How to talk to-

As the last three weeks of spring term peter away in a haze of blurry Greek symbols, stale, thrice-microwaved Meetro lattes and crumpled GPC butts, I thought to take a more serious, academic turn in my columns. Establish a resonance of rigor. An interlocking network of intellectual meanderings which, when seen as a coherent whole, will dazzle and amaze you with their unity and craft. Think: unified field theory of political analysis. Hey, what else would you expect from a guy who spends his free hours researching naughty etymology?

So here’s the first of a few columns examining the history of the two major American parties, and whichever insane crackpot ones, like the American Communist Party, the Green Party, or the Libertarians, that tickle my fancy. I’ll also be developing the edges of a working lexicon with which to communicate with these strange, hive-minded creatures.

How could we not begin with our illustrious leaders, the wise, constant, responsible, patriotic men and women of the Grand Old Party, the Republicans? One must give greatness its due, after all.

The genesis of the party came on Feb. 28, 1854, in Ripon, Wis., when a group of abolitionist Free Soilers, Democrats and Whigs met to discuss their problems with the expansion of slavery into the Western territories in the wake of the Kansas-Nebraska Act passed that year. Claiming to be the political descendants of Thomas Jefferson’s Democratic-Republican Party, they formally named themselves the Republicans at a state convention in Jackson, Mich., on July 6, 1854. In Senate elections that year the Republicans showed early glimmers of their political brilliance, winning 44 seats. The first Republican National Convention was in 1856, when Sen. John C. Fremont was chosen to be their presidential candidate. Fremont lost to Democrat James Buchanan, but they got it right the next time, nominating a pretty famous guy who happens to have been born on my birthday, Abraham Lincoln.

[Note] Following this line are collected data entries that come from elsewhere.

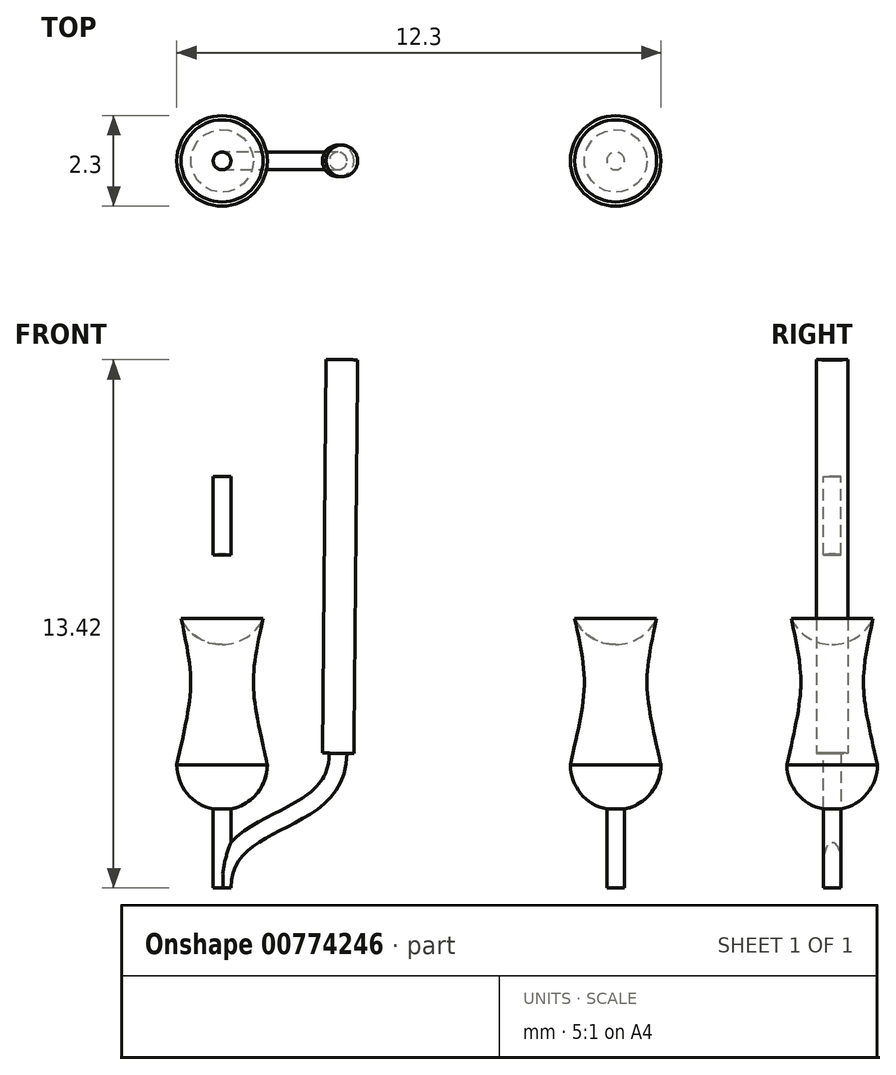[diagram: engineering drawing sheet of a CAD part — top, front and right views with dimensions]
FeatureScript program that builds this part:
annotation { "Feature Type Name" : "Feature", "Feature Type Description" : "" }
export const myFeature = defineFeature(function(context is Context, id is Id, definition is map)
    precondition{}
    {
        {
            var Q0;
            Q0=qCreatedBy(makeId("Front.planeOp"),FACE);
            var sketch = newSketch(context, id + "F0", { "sketchPlane" : qUnion([Q0])});
            skLineSegment(sketch, "E0", {"start": v(0, 12.06) * mm, "end": v(0, -5.23) * mm});
            skLineSegment(sketch, "E1", {"start": v(0, -5.23) * mm, "end": v(-0.22, -5.23) * mm});
            skLineSegment(sketch, "E2", {"start": v(-0.22, -5.23) * mm, "end": v(-0.22, -3.23) * mm});
            skArc(sketch, "E3", {"start": v(0, -0.95) * mm, "mid": v(-1.15, -2.1) * mm, "end": v(0, -3.25) * mm});
            skArc(sketch, "E4.MirrorC", {"start": v(0, 0.95) * mm, "mid": v(-1.15, 2.1) * mm, "end": v(0, 3.25) * mm});
            skLineSegment(sketch, "E5.MirrorCS", {"start": v(-0.22, 5.23) * mm, "end": v(-0.22, 3.23) * mm});
            skLineSegment(sketch, "E6.MirrorCS", {"start": v(0, 5.23) * mm, "end": v(-0.22, 5.23) * mm});
            skFitSpline(sketch, "E7", {"points": [v(-1.15, 2.1) * mm, v(-1.15, -2.1) * mm], "startDerivative": vector(1.42, -6.3) * mm, "endDerivative": vector(-1.42, -6.3) * mm});
            skSolve(sketch);
        }
        {
            var Q0;
            {var subQ4=sQuery(id+"F0.wireOp",EDGE,"E5.MirrorCS");Q0=makeQuery(id+"F0.imprint","IMPRINT",FACE,{"disambiguationData":[TD([[makeQuery(id+"F0.imprint","IMPRINT",EDGE,{"derivedFrom":subQ4}),1.0]])]});}
            var Q1;
            {var subQ0=sQuery(id+"F0.wireOp",EDGE,"E4.MirrorC");var subQ1=sQuery(id+"F0.wireOp",EDGE,"E0");var subQ6=makeQuery(id+"F0.imprint","INTERSECT",VERTEX,{"disambiguationData":[OD(0.0)],"derivedFrom":[subQ1,subQ0]});Q1=makeQuery(id+"F0.imprint","IMPRINT",FACE,{"disambiguationData":[TD([[makeQuery(id+"F0.imprint","IMPRINT",EDGE,{"disambiguationData":[TD([[subQ6,1.0]])],"derivedFrom":subQ1}),-1.0]])]});}
            var Q2;
            {var subQ0=sQuery(id+"F0.wireOp",EDGE,"E3");var subQ1=sQuery(id+"F0.wireOp",EDGE,"E0");var subQ2=makeQuery(id+"F0.imprint","INTERSECT",VERTEX,{"disambiguationData":[OD(0.0)],"derivedFrom":[subQ1,subQ0]});Q2=makeQuery(id+"F0.imprint","IMPRINT",FACE,{"disambiguationData":[TD([[makeQuery(id+"F0.imprint","IMPRINT",EDGE,{"disambiguationData":[TD([[subQ2,1.0]])],"derivedFrom":subQ1}),-1.0]])]});}
            var Q3;
            {var subQ0=sQuery(id+"F0.wireOp",EDGE,"E3");var subQ2=sQuery(id+"F0.wireOp",EDGE,"E0");var subQ6=makeQuery(id+"F0.imprint","INTERSECT",VERTEX,{"disambiguationData":[OD(0.0)],"derivedFrom":[subQ2,subQ0]});Q3=makeQuery(id+"F0.imprint","IMPRINT",FACE,{"disambiguationData":[TD([[makeQuery(id+"F0.imprint","IMPRINT",EDGE,{"disambiguationData":[TD([[subQ6,-1.0]])],"derivedFrom":subQ2}),-1.0]])]});}
            var Q4;
            {var subQ0=sQuery(id+"F0.wireOp",EDGE,"E1");Q4=makeQuery(id+"F0.imprint","IMPRINT",FACE,{"disambiguationData":[TD([[makeQuery(id+"F0.imprint","IMPRINT",EDGE,{"derivedFrom":subQ0}),-1.0]])]});}
            var Q5;
            Q5=sQuery(id+"F0.wireOp",EDGE,"E0");
            revolve(context, id + "F1", {"surfaceOperationType" : NewSurfaceOperationType.NEW, "entities" : qUnion([Q0, Q1, Q2, Q3, Q4]), "axis" : qUnion([Q5]), "revolveType" : RevolveType.FULL});
        }
        {
            var Q0;
            Q0=makeQuery(id+"F1.opRevolve","SWEPT_BODY",BODY,{"disambiguationData":[OSD([sQuery(id+"F0.wireOp",EDGE,"E0"),sQuery(id+"F0.wireOp",EDGE,"E1"),sQuery(id+"F0.wireOp",EDGE,"E2"),sQuery(id+"F0.wireOp",EDGE,"E3"),sQuery(id+"F0.wireOp",EDGE,"E4.MirrorC"),sQuery(id+"F0.wireOp",EDGE,"E5.MirrorCS"),sQuery(id+"F0.wireOp",EDGE,"E6.MirrorCS"),sQuery(id+"F0.wireOp",EDGE,"E7")])]});
            transform(context, id + "F2", {"entities" : qUnion([Q0]), "transformType" : TransformType.TRANSLATION_3D, "dx" : 10 * mm, "dy" : 0 * mm, "dz" : 0 * mm, "makeCopy" : true});
        }
        {
            var Q0;
            Q0=qCreatedBy(makeId("Front.planeOp"),FACE);
            var sketch = newSketch(context, id + "F3", { "sketchPlane" : qUnion([Q0])});
            skFitSpline(sketch, "E8", {"points": [v(0, -5.23) * mm, v(2.95, -1.8) * mm], "startDerivative": vector(0, 5.77) * mm, "endDerivative": vector(0.06, 5.81) * mm});
            skSolve(sketch);
        }
        {
            var Q0;
            Q0=makeQuery(id+"F1.opRevolve","SWEPT_FACE",FACE,{"disambiguationData":[OSD([sQuery(id+"F0.wireOp",EDGE,"E1")])]});
            var Q1;
            Q1=sQuery(id+"F3.wireOp",EDGE,"E8");
            sweep(context, id + "F4", {"operationType" : NewBodyOperationType.ADD, "profiles" : qUnion([Q0]), "path" : qUnion([Q1])});
        }
        {
            var Q0;
            Q0=makeQuery(id+"F4.opSweep","CAP_FACE",FACE,{"disambiguationData":[OSD([sQuery(id+"F0.wireOp",EDGE,"E1"),sQuery(id+"F3.wireOp",VERTEX,"E8.end")])],"isStart":true});
            var sketch = newSketch(context, id + "F5", { "sketchPlane" : qUnion([Q0])});
            skCircle(sketch, "E9", {"center": v(2.97, 0) * mm, "radius": 0.4 * mm});
            skSolve(sketch);
        }
        {
            var Q0;
            Q0=makeQuery(id+"F5.imprint","IMPRINT",FACE,{"disambiguationData":[TD([[makeQuery(id+"F5.imprint","IMPRINT",EDGE,{"derivedFrom":sQuery(id+"F5.wireOp",EDGE,"E9")}),1.0]])]});
            var Q1;
            Q1=makeQuery(id+"F5.imprint","IMPRINT",FACE,{"disambiguationData":[TD([[makeQuery(id+"F5.imprint","IMPRINT",EDGE,{"derivedFrom":makeQuery(id+"F4.opSweep","CAP_EDGE",EDGE,{"disambiguationData":[OSD([sQuery(id+"F0.wireOp",EDGE,"E1"),sQuery(id+"F0.wireOp",EDGE,"E2"),sQuery(id+"F3.wireOp",VERTEX,"E8.end")])],"isStart":true})}),-1.0]])]});
            extrude(context, id + "F6", {"entities" : qUnion([Q0, Q1]), "operationType" : NewBodyOperationType.ADD, "depth" : 10 * mm, "offsetDistance" : 25 * mm});
        }
    });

Since then the Republicans went south, literally as well as figuratively, first installing a race of half-human beasts, the Dixiecrats, to wrest the erstwhile Confederacy from the hands of the Democrats, then eventually choosing Garth Brooks and Billy Ray Cyrus to run as president and vice-president for the 1998 elections. OK, I made that part up, but aren’t you sick of the history part? I am! So, onward, then, to our deadly important, Colbertian work: the beginnings of a new encyclopedic dictionary of the American political landscape.

 

Patriot

In earlier editions of this text, “patriot” and “American” were listed as synonyms, but subsequent research has shown that, technically, one needn’t support the president to be an “American,” causing the definition to shift somewhat. A “patriot” is an American who gives his or her unquestioning loyalty to our governmental leaders, provided they be Republican. To question the will and/or actions of a Republican president labels one a “traitor” or a “fucking commie,” according to regional variation.

 

Approval rating

This is a numerical analysis given in reverse proportion to the degree to which a given leader’s views, maneuvers, and strategy are misunderstood, or, conversely, understood by cognizant members of economically germane segments of the adult female homosexual pederast Nazi underbelly, and/or residents of Multnomah, Lane, Los Angeles, San Francisco and Santa Barbara counties. In short: it don’t mean shit, so ignore it.

 

Enemy combatant

Much like pornography, nearly indefinable. To paraphrase the words of some great Supreme Court leader or other, show ’em to me, and I’ll tell you if they’re enemy combatants or not. One alternate definition: anyone not a member of the U.S. Armed Forces compelled to live in sunny Guantanamo Bay, Cuba. Another definition has it synonymous with “hippie.”

 

Geneva Conventions

Too quaint to define. Moving on-

 

Journalism

The celebration, in elegant literary form, of the successes and triumphs of a given Republican leader. Also includes coverage of Nashville jingo-pop country, feel-good stories from Iraq and Afghanistan, and detailed NASCAR analysis. Anything involving criticism of the government, soccer or France, is, technically, “sensationalism.”